_PROMPT:_
Write out the whole listing below so that every line matches exactly.

_EXCERPTED DATA:_

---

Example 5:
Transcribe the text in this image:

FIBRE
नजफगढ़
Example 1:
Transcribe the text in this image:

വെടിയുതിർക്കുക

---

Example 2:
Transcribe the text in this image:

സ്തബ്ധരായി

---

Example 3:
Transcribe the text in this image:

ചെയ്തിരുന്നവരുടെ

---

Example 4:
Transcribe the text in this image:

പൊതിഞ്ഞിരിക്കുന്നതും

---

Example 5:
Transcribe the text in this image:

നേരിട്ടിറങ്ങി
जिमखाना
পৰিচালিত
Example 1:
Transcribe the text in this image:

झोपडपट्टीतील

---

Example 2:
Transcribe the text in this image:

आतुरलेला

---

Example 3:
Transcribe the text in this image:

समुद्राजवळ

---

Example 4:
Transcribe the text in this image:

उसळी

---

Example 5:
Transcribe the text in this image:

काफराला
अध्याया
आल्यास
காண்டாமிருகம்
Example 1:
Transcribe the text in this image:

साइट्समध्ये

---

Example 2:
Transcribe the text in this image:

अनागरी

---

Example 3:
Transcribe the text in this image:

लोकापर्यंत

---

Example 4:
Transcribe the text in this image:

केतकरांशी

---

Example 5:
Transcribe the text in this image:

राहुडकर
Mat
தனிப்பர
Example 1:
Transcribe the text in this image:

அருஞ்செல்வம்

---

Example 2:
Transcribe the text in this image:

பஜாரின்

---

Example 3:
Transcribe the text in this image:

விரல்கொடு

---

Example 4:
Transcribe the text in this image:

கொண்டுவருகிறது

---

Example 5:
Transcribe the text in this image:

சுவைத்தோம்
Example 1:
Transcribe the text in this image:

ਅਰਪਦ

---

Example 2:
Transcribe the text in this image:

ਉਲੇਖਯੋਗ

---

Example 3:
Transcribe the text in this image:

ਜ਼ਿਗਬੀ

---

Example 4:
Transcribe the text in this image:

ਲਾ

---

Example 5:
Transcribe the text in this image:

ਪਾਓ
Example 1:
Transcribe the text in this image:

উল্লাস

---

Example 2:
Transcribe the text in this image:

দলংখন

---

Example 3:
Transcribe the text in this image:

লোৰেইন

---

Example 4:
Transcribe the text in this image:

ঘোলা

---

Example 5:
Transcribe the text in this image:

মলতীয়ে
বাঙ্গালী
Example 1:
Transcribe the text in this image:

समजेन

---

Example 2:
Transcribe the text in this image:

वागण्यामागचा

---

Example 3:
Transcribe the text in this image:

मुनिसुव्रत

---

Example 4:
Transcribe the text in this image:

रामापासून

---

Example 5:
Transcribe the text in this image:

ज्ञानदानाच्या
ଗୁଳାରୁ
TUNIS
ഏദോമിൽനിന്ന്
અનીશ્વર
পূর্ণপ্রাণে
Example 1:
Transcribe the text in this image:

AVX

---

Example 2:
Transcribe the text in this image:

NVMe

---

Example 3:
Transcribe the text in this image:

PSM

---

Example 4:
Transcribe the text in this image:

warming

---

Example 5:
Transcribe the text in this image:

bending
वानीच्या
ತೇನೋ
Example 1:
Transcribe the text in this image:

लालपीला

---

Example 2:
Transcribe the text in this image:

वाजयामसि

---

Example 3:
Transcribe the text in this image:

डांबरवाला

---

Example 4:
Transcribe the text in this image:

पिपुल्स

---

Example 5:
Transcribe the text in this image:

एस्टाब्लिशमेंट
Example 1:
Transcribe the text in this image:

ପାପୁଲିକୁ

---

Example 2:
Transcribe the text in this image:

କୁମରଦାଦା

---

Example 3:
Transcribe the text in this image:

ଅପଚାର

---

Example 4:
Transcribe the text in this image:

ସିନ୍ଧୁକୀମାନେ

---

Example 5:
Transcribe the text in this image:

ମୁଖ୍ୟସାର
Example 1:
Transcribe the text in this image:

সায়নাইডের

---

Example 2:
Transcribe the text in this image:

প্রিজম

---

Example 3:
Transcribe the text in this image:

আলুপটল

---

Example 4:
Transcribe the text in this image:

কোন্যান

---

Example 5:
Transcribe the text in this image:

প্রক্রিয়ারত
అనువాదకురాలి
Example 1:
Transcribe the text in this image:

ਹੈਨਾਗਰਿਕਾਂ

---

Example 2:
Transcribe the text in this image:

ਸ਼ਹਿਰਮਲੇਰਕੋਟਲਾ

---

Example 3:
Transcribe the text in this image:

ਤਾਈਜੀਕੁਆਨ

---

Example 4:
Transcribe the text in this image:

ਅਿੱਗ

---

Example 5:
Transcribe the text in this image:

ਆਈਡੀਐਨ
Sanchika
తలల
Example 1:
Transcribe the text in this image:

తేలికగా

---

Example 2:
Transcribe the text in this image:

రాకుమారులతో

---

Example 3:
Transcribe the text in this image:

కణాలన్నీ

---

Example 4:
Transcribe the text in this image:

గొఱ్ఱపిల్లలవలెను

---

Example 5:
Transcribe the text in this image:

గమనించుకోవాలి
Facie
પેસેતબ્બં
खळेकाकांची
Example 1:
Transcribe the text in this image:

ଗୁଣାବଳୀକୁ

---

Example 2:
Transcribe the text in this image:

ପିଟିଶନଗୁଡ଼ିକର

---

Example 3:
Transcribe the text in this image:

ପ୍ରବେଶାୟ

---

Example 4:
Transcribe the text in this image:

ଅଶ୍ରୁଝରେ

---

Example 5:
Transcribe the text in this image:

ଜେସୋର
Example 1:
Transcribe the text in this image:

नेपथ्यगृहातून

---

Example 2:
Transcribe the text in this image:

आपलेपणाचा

_ANSWER FOR THIS EXERCISE:_
---

Example 5:
Transcribe the text in this image:

FIBRE
नजफगढ़
Example 1:
Transcribe the text in this image:

വെടിയുതിർക്കുക

---

Example 2:
Transcribe the text in this image:

സ്തബ്ധരായി

---

Example 3:
Transcribe the text in this image:

ചെയ്തിരുന്നവരുടെ

---

Example 4:
Transcribe the text in this image:

പൊതിഞ്ഞിരിക്കുന്നതും

---

Example 5:
Transcribe the text in this image:

നേരിട്ടിറങ്ങി
जिमखाना
পৰিচালিত
Example 1:
Transcribe the text in this image:

झोपडपट्टीतील

---

Example 2:
Transcribe the text in this image:

आतुरलेला

---

Example 3:
Transcribe the text in this image:

समुद्राजवळ

---

Example 4:
Transcribe the text in this image:

उसळी

---

Example 5:
Transcribe the text in this image:

काफराला
अध्याया
आल्यास
காண்டாமிருகம்
Example 1:
Transcribe the text in this image:

साइट्समध्ये

---

Example 2:
Transcribe the text in this image:

अनागरी

---

Example 3:
Transcribe the text in this image:

लोकापर्यंत

---

Example 4:
Transcribe the text in this image:

केतकरांशी

---

Example 5:
Transcribe the text in this image:

राहुडकर
Mat
தனிப்பர
Example 1:
Transcribe the text in this image:

அருஞ்செல்வம்

---

Example 2:
Transcribe the text in this image:

பஜாரின்

---

Example 3:
Transcribe the text in this image:

விரல்கொடு

---

Example 4:
Transcribe the text in this image:

கொண்டுவருகிறது

---

Example 5:
Transcribe the text in this image:

சுவைத்தோம்
Example 1:
Transcribe the text in this image:

ਅਰਪਦ

---

Example 2:
Transcribe the text in this image:

ਉਲੇਖਯੋਗ

---

Example 3:
Transcribe the text in this image:

ਜ਼ਿਗਬੀ

---

Example 4:
Transcribe the text in this image:

ਲਾ

---

Example 5:
Transcribe the text in this image:

ਪਾਓ
Example 1:
Transcribe the text in this image:

উল্লাস

---

Example 2:
Transcribe the text in this image:

দলংখন

---

Example 3:
Transcribe the text in this image:

লোৰেইন

---

Example 4:
Transcribe the text in this image:

ঘোলা

---

Example 5:
Transcribe the text in this image:

মলতীয়ে
বাঙ্গালী
Example 1:
Transcribe the text in this image:

समजेन

---

Example 2:
Transcribe the text in this image:

वागण्यामागचा

---

Example 3:
Transcribe the text in this image:

मुनिसुव्रत

---

Example 4:
Transcribe the text in this image:

रामापासून

---

Example 5:
Transcribe the text in this image:

ज्ञानदानाच्या
ଗୁଳାରୁ
TUNIS
ഏദോമിൽനിന്ന്
અનીશ્વર
পূর্ণপ্রাণে
Example 1:
Transcribe the text in this image:

AVX

---

Example 2:
Transcribe the text in this image:

NVMe

---

Example 3:
Transcribe the text in this image:

PSM

---

Example 4:
Transcribe the text in this image:

warming

---

Example 5:
Transcribe the text in this image:

bending
वानीच्या
ತೇನೋ
Example 1:
Transcribe the text in this image:

लालपीला

---

Example 2:
Transcribe the text in this image:

वाजयामसि

---

Example 3:
Transcribe the text in this image:

डांबरवाला

---

Example 4:
Transcribe the text in this image:

पिपुल्स

---

Example 5:
Transcribe the text in this image:

एस्टाब्लिशमेंट
Example 1:
Transcribe the text in this image:

ପାପୁଲିକୁ

---

Example 2:
Transcribe the text in this image:

କୁମରଦାଦା

---

Example 3:
Transcribe the text in this image:

ଅପଚାର

---

Example 4:
Transcribe the text in this image:

ସିନ୍ଧୁକୀମାନେ

---

Example 5:
Transcribe the text in this image:

ମୁଖ୍ୟସାର
Example 1:
Transcribe the text in this image:

সায়নাইডের

---

Example 2:
Transcribe the text in this image:

প্রিজম

---

Example 3:
Transcribe the text in this image:

আলুপটল

---

Example 4:
Transcribe the text in this image:

কোন্যান

---

Example 5:
Transcribe the text in this image:

প্রক্রিয়ারত
అనువాదకురాలి
Example 1:
Transcribe the text in this image:

ਹੈਨਾਗਰਿਕਾਂ

---

Example 2:
Transcribe the text in this image:

ਸ਼ਹਿਰਮਲੇਰਕੋਟਲਾ

---

Example 3:
Transcribe the text in this image:

ਤਾਈਜੀਕੁਆਨ

---

Example 4:
Transcribe the text in this image:

ਅਿੱਗ

---

Example 5:
Transcribe the text in this image:

ਆਈਡੀਐਨ
Sanchika
తలల
Example 1:
Transcribe the text in this image:

తేలికగా

---

Example 2:
Transcribe the text in this image:

రాకుమారులతో

---

Example 3:
Transcribe the text in this image:

కణాలన్నీ

---

Example 4:
Transcribe the text in this image:

గొఱ్ఱపిల్లలవలెను

---

Example 5:
Transcribe the text in this image:

గమనించుకోవాలి
Facie
પેસેતબ્બં
खळेकाकांची
Example 1:
Transcribe the text in this image:

ଗୁଣାବଳୀକୁ

---

Example 2:
Transcribe the text in this image:

ପିଟିଶନଗୁଡ଼ିକର

---

Example 3:
Transcribe the text in this image:

ପ୍ରବେଶାୟ

---

Example 4:
Transcribe the text in this image:

ଅଶ୍ରୁଝରେ

---

Example 5:
Transcribe the text in this image:

ଜେସୋର
Example 1:
Transcribe the text in this image:

नेपथ्यगृहातून

---

Example 2:
Transcribe the text in this image:

आपलेपणाचा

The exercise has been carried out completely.